Exercise brief: In the data below, the answer is the run of lines from the line containing "assign co= a&b | b&ci | ci&a;" through the line containing "for(i=0;i<SIZE;i=i+1) begin", both included; print it exactly and nothing else.

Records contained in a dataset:
****
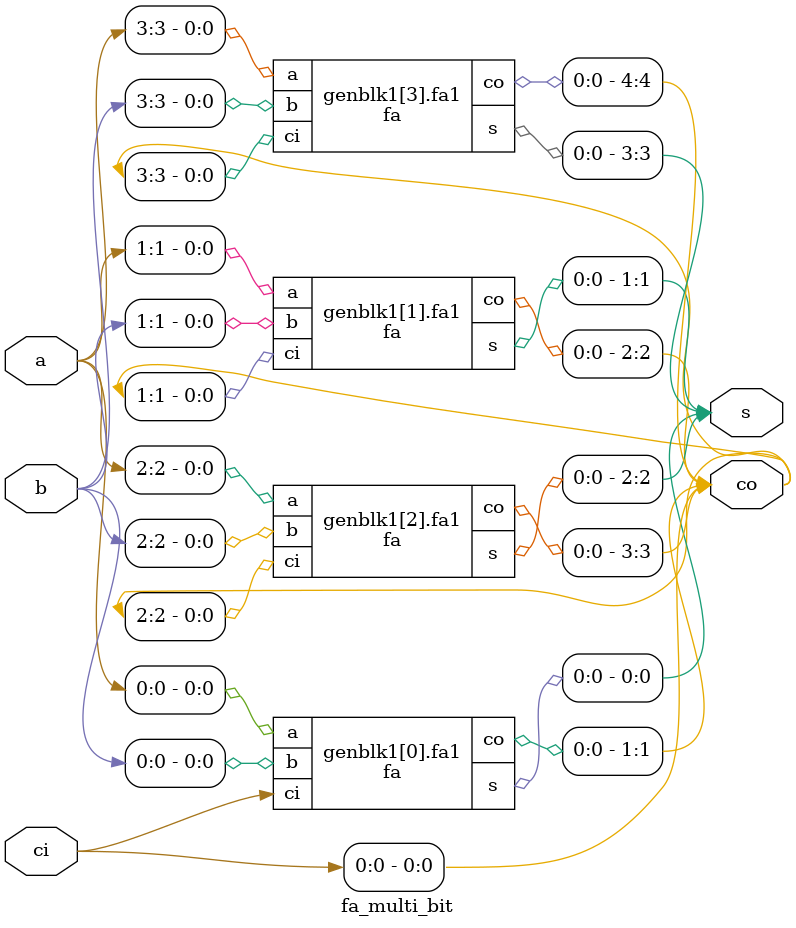
<source format=v>
module fa(a,b,ci,s,co);
	input a,b,ci;
	output s,co;

	assign s=a^b^ci;
	assign co= a&b | b&ci | ci&a;

endmodule

module fa_multi_bit(a,b,ci,s,co);
	parameter SIZE=4;
	input [SIZE-1:0]a,b;
	input ci;
	output [SIZE-1:0]s;
	output [SIZE:0]co;
	assign co[0]=ci;
	
	genvar i;
	
	for(i=0;i<SIZE;i=i+1) begin
		fa fa1 (.a(a[i]),.b(b[i]),.ci(co[i]),.s(s[i]),.co(co[i+1]));
	end
	

endmodule

</source>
****
Reply:
	assign co= a&b | b&ci | ci&a;

endmodule

module fa_multi_bit(a,b,ci,s,co);
	parameter SIZE=4;
	input [SIZE-1:0]a,b;
	input ci;
	output [SIZE-1:0]s;
	output [SIZE:0]co;
	assign co[0]=ci;
	
	genvar i;
	
	for(i=0;i<SIZE;i=i+1) begin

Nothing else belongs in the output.